In remarks made via Twitter on Sunday morning, Donald Trump said: "President Xi and I will always be friends, no matter what happens with our dispute on trade. China will take down its Trade Barriers because it is the right thing to do. Taxes will become Reciprocal & a deal will be made on Intellectual Property. Great future for both countries!"

The same day, in an interview with Fox News Sunday, the Director of the National Economic Council, Robert Kudlow, said: "we're not gonna end up in a trade war."

Separately, on CNN, Kudlow said "I think it's going to generate very positive results which will grow."

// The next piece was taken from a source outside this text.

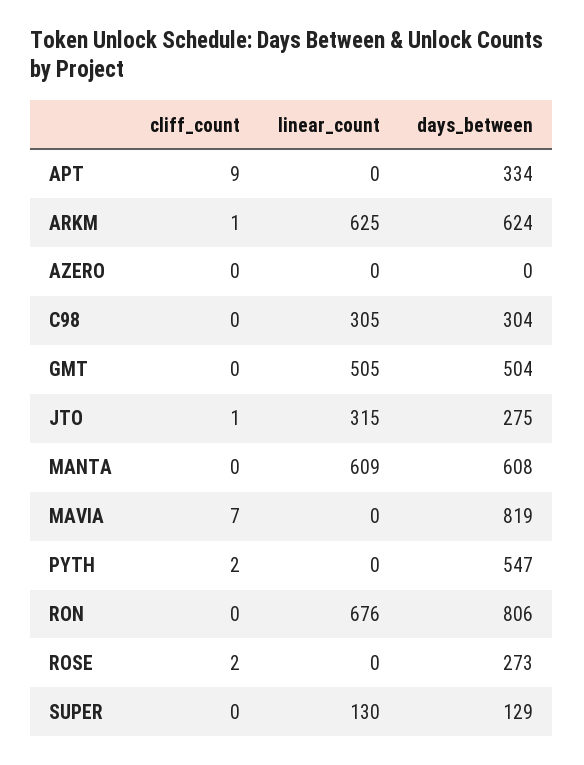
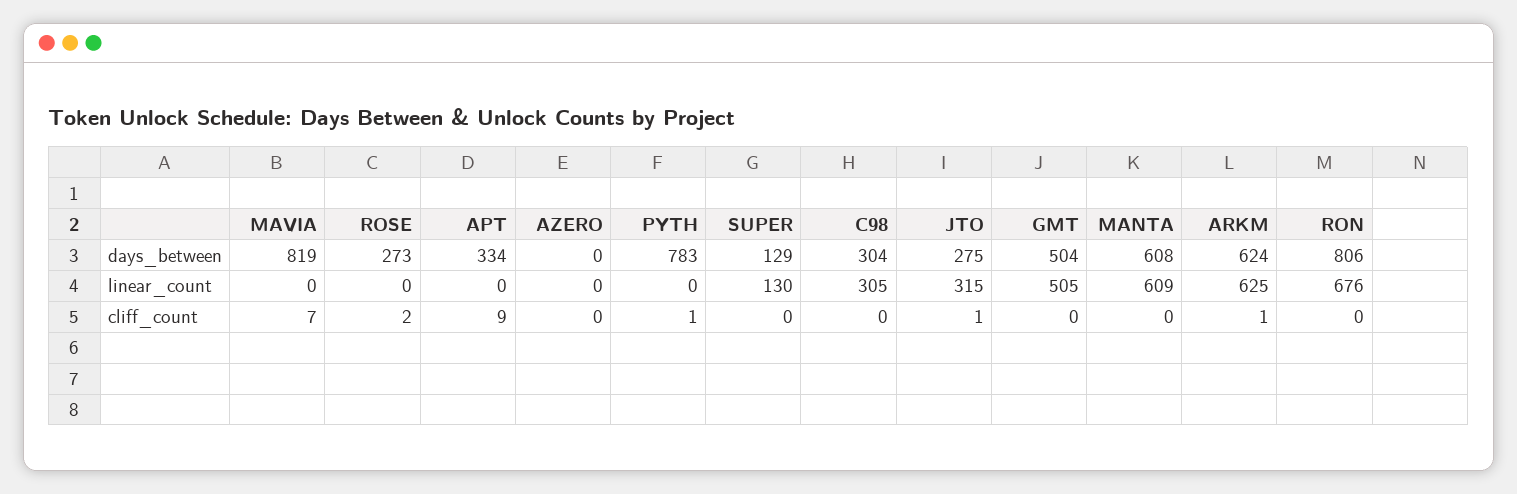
cliff_count, PYTH: 2 -> 1
days_between, PYTH: 547 -> 783

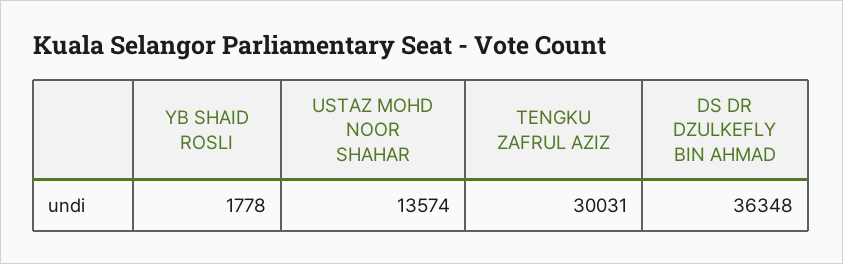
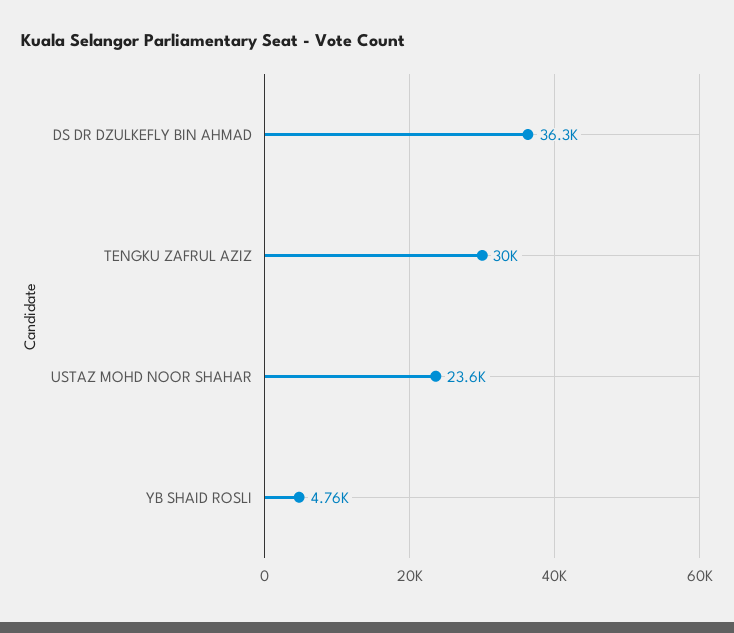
YB SHAID ROSLI: 1778 -> 4760
USTAZ MOHD NOOR SHAHAR: 13574 -> 23600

Nevertheless, he also said he would back resorting to tariffs if talks with Beijing failed.

Meanwhile, in remarks to NBC's Meet the Press, White House trade adviser Peter Navarro said Washington's threat of tariffs was not just a negotiating ploy.

Navarro also reminded his interviewer of the recent change in China's classification under the US national security strategy to 'strategic competitor'.

Rather, he said, "We're moving forward in a measured way."

According to Navarro, those talks would be headed-up by US Treasury Secretary Steve Mnuchin and the country's Trade Representative, Robert Lighthizer.

Among those critical of the US administration's moves on the trade front, Nebraska Republican Senator Ben Sasse told NBC: "Hopefully the president is just blowing off steam again, but if he's even half-serious, this is nuts [...] The president has no actual plan to win right now. He's threatening to light American agriculture on fire. [...] This is the dumbest possible way to do this."

On the other hand, over prior weeks Mohammed El-Erian and Martin Feldstein had argued that what mattered was not trade deficits but getting China to respect intellectual property rights, which in the longer term could bring about a better global trading system.

Nonetheless, to that UniCredit chief economist on Sunday Erik F.Nielsen responded: "I hope they are right, but I'm doubtful".